Modern vehicles use high-octane gasoline instead of gasoline so that these smaller coils wouldn’t be strong enough.

An ignition coil is attached to the spark plug, which triggers an electromagnetic response when necessary. The spark plug sends an electrical current to the spark gap and causes ionization.

Should I Replace Ignition Coils with Spark Plugs?

It depends. 

Spark plugs and ignition coils are closely related. The one that fails will cause the other to stop working correctly. 

Spark plugs are the most commonly replaced component in conjunction with ignition coils. Worn-out spark plugs can put unnecessary strain on the coils. There is also a possibility of overlap in labor costs. It is a good idea to replace both the spark plugs and ignition coils if they fail.

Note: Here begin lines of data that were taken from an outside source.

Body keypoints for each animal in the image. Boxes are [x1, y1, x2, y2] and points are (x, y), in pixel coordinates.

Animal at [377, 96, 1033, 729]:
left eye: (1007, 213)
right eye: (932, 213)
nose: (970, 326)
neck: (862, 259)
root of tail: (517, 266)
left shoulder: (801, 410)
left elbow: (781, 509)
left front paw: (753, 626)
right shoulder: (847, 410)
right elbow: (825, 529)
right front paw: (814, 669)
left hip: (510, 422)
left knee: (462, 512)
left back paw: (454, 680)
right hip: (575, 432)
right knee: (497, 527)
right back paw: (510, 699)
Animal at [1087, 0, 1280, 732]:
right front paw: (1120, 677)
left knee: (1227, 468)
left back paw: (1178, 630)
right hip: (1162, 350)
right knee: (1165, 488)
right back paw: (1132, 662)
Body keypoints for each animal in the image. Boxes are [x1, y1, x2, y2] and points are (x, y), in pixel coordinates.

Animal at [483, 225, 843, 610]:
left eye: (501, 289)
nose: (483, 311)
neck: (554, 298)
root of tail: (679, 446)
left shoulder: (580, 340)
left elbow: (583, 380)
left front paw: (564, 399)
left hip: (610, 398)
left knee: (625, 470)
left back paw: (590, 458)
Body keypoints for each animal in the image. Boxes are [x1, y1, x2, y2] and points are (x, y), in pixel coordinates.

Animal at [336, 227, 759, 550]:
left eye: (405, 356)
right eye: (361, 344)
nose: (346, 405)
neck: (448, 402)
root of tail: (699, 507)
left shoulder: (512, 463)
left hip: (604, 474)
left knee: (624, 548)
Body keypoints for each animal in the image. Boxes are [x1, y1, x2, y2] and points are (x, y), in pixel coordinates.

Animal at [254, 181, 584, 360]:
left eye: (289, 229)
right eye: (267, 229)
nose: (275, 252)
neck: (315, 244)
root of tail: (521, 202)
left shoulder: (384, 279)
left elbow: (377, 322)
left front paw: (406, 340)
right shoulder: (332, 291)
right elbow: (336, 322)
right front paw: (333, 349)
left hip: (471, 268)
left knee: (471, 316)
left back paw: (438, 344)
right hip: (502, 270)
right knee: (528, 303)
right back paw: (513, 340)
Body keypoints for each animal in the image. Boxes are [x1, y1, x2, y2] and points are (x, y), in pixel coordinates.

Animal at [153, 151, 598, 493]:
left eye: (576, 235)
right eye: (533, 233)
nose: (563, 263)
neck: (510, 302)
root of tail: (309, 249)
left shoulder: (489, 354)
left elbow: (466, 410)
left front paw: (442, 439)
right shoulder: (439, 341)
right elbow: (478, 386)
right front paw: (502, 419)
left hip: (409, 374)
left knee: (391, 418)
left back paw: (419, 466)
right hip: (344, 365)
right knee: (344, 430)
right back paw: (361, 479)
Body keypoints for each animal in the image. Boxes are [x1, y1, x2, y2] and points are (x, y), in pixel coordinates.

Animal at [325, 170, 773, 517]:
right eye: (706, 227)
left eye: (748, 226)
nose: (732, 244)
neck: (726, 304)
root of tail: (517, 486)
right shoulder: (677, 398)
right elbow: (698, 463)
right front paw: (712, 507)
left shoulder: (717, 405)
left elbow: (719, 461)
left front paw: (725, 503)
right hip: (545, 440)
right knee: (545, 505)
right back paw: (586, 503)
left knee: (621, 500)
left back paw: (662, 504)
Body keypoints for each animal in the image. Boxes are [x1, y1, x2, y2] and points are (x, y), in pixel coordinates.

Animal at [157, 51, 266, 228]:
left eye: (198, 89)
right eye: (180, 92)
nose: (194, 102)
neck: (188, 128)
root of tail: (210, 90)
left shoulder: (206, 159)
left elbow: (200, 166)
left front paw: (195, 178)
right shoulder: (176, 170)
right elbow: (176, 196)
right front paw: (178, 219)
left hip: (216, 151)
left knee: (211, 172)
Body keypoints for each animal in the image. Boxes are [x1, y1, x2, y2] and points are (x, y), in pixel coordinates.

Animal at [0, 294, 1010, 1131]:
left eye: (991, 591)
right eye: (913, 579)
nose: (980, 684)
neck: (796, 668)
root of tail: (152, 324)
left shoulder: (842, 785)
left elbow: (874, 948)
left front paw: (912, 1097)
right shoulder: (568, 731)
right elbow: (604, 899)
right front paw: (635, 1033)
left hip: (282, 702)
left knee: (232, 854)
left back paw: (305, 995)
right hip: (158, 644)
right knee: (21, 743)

However, your spark plugs don’t need to be replaced unless you have signs of failure. 

Replacing the ignition coil or spark plug wires is a good idea if they are damaged or worn out. To prevent moisture damage to the ignition coils (such as oil leaks), it is crucial to address the source of the moisture immediately.

WHEELSCRIBE recommends contacting a mechanic immediately if you have ignition coil problems. Let your mechanic inspect your vehicle and determine if your spark plugs need to be replaced or not.

Cost of Replacing Ignition Coils

Simple coil-on-plugs can cost as little as $100, while a cassette-style system could run up to $1000. The cost of an ignition coil depends on the coil style and the difficulty of access.

What If You Don’t Replace an Ignition Coil?

Vehicles with one or more defective ignition coils can have poor power, run poorly, or not at all. A misfiring engine can also cause damage to the oxygen sensors and catalytic converters. This is due to unburned fuel getting into the exhaust system.

If your ignition coils are not working correctly, you should stop driving your vehicle. You could endanger your engine by driving a vehicle that has failed ignition coils.